En la casa de mi primo no nos faltaba nada, hasta teníamos en exceso. Se dio la oportunidad de regresar a Honduras vía Houston e iniciamos un viaje de 8 horas, Justino, el conductor que nos apoyó en el 1er viaje se apuntó para el segundo. No fue tortuoso como el 1ero, las autopistas desérticas y entramos a Houston como ciudad fantasma. Tocó madrugar para estar temprano en el aeropuerto, enmascarados, enguantados y con el gel de mano… a la mano.

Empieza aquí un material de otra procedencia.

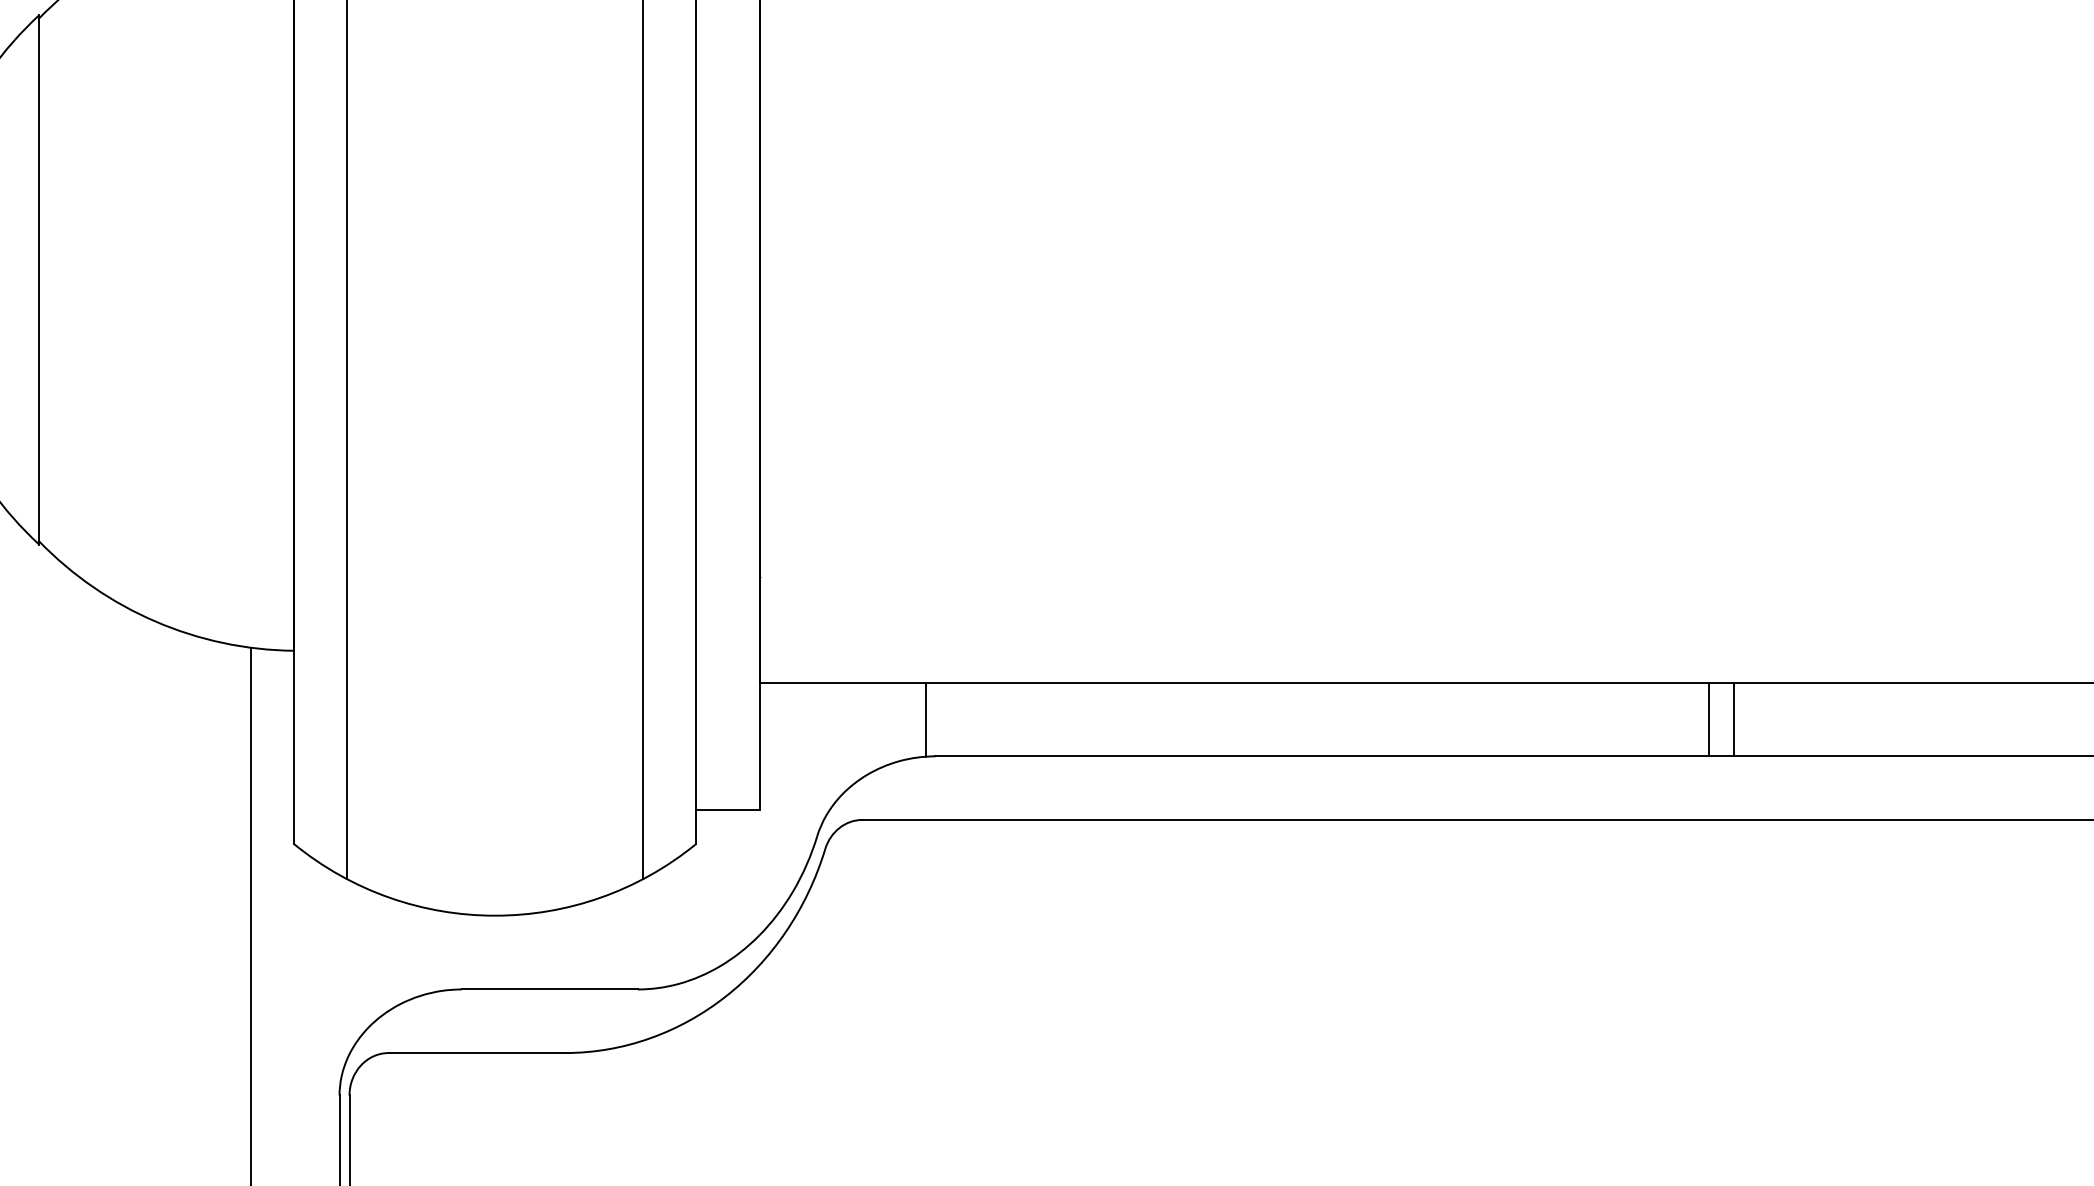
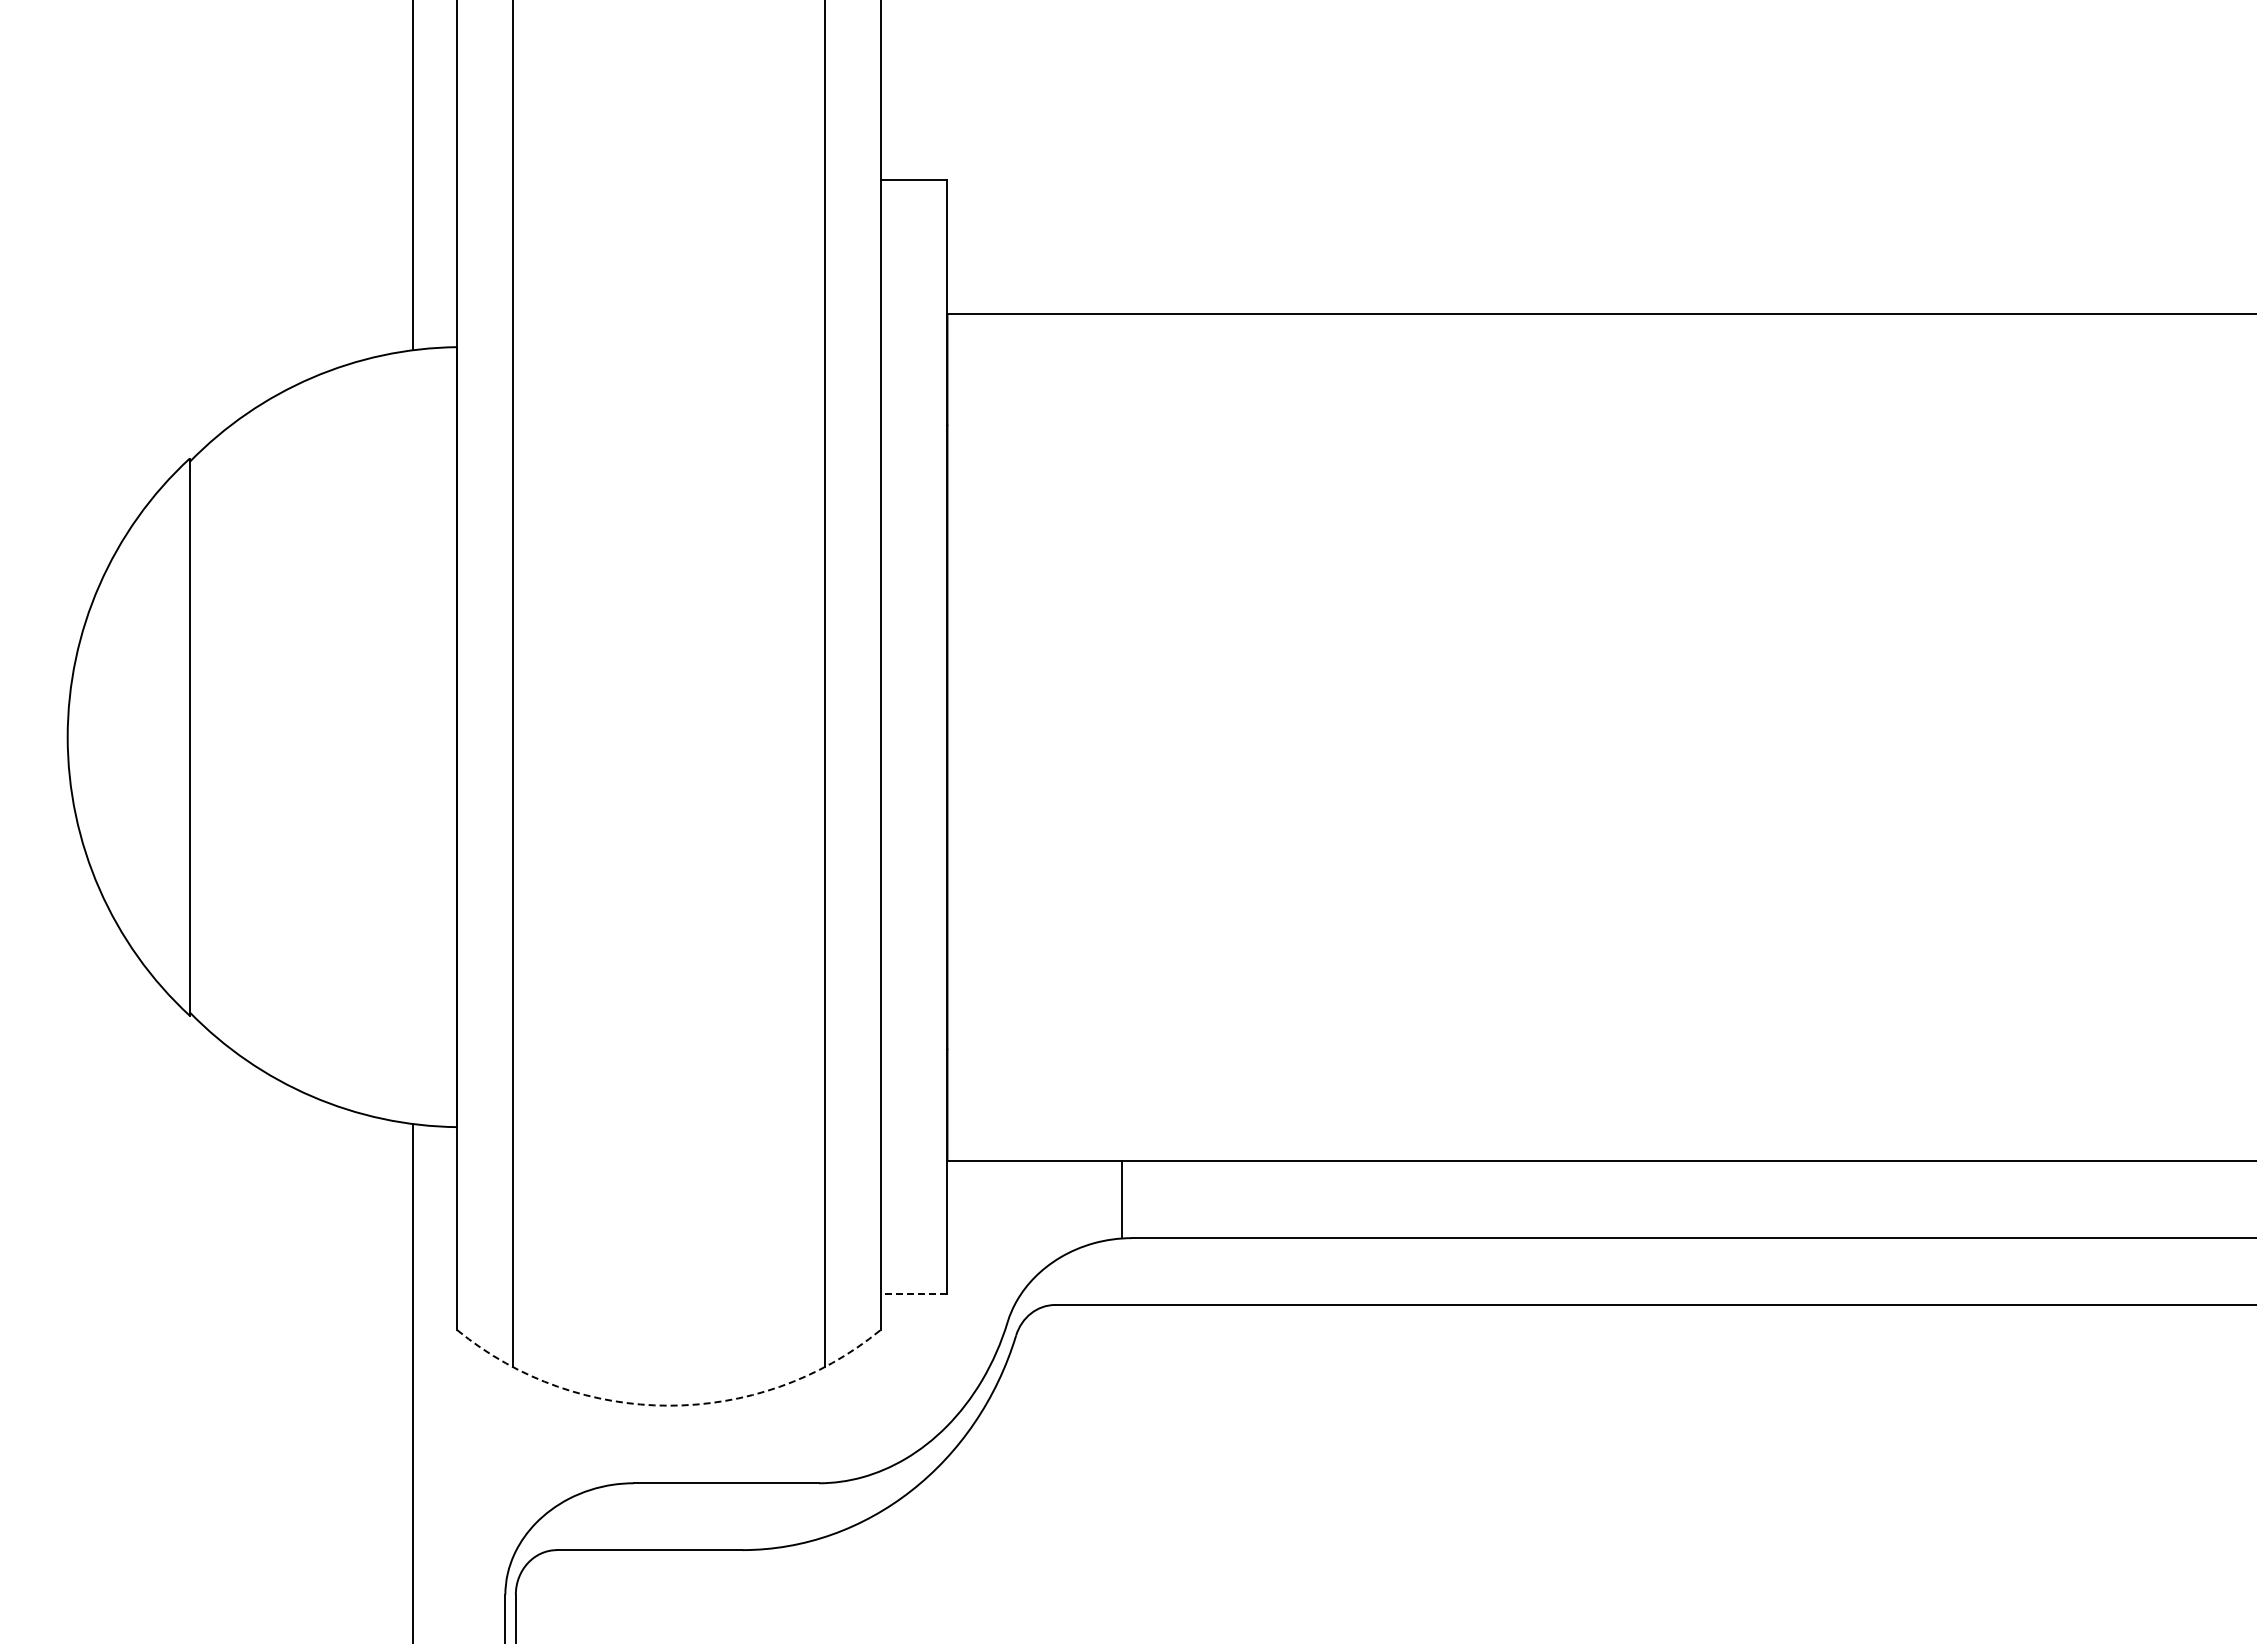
line: (1709, 719) -> (1945, 1199), removed
line: (1733, 719) -> (1971, 1199), removed
line: (727, 809) -> (913, 1294), solid -> dashed
arc: (494, 915) -> (668, 1405), solid -> dashed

Momentos de tensión en el avión. Aprendí que en Honduras nunca se está listo para grupos vulnerables. Cuando se camina por la calle se ve como un adulto mayor con alguna discapacidad es un estorbo. No había sillas de ruedas disponibles y aunque no hicimos fila, la firma del contrato de la cuarentena hubo que hacerla de pie.

Aprendí mucho. No se puede cuidar solo de la familia. Mientras cuidábamos a mi padre, Mireya (mi esposa) cuidaba de Santiago y a la vez mi cuñada Melissa les apoyaba. Marlon (esposo de Virginia) le tocó cuidar de los 2 hijos y trabajar a la vez. Nadie se puede cuidar solo. Aprendí de mi sobrino Alejandro que nunca es tarde para demostrarle a tu abuelo mimos y cuidados y que con palabras suaves y una sonrisa el paciente sigue mejor las instrucciones.

También aprendí que en la familia hay de todo. Nunca falta la de la sonrisa permanente que aún fresca la tinta en el acta de defunción y ya está buscando que le puede quedar.

En pláticas con mi padre, Mi mamá le confesó que sabía que de esta no salía. Nadie vence a un tercer cáncer. Ella afrontó la enfermedad con valor, para demostrarnos que ni las fiebres, el dolor o el cansancio, ni los miles de dolorosos exámenes la doblegarían. Hasta en sus últimos respiros regañó a mi papá porque se estaba comiendo un postre sin cuidar su dieta. Me enseñaron en mis clases que nadie sobrevive con glóbulos blancos bajos, de mi madre aprendí que solo una guerrera sale de una sepsis con cero glóbulos blancos y le dice a la parca que se espere, que se la lleva cuando ella le dé permiso de llevársela, antes no. Entre más recuerdo, sigo aprendiendo. Un verdadero maestro.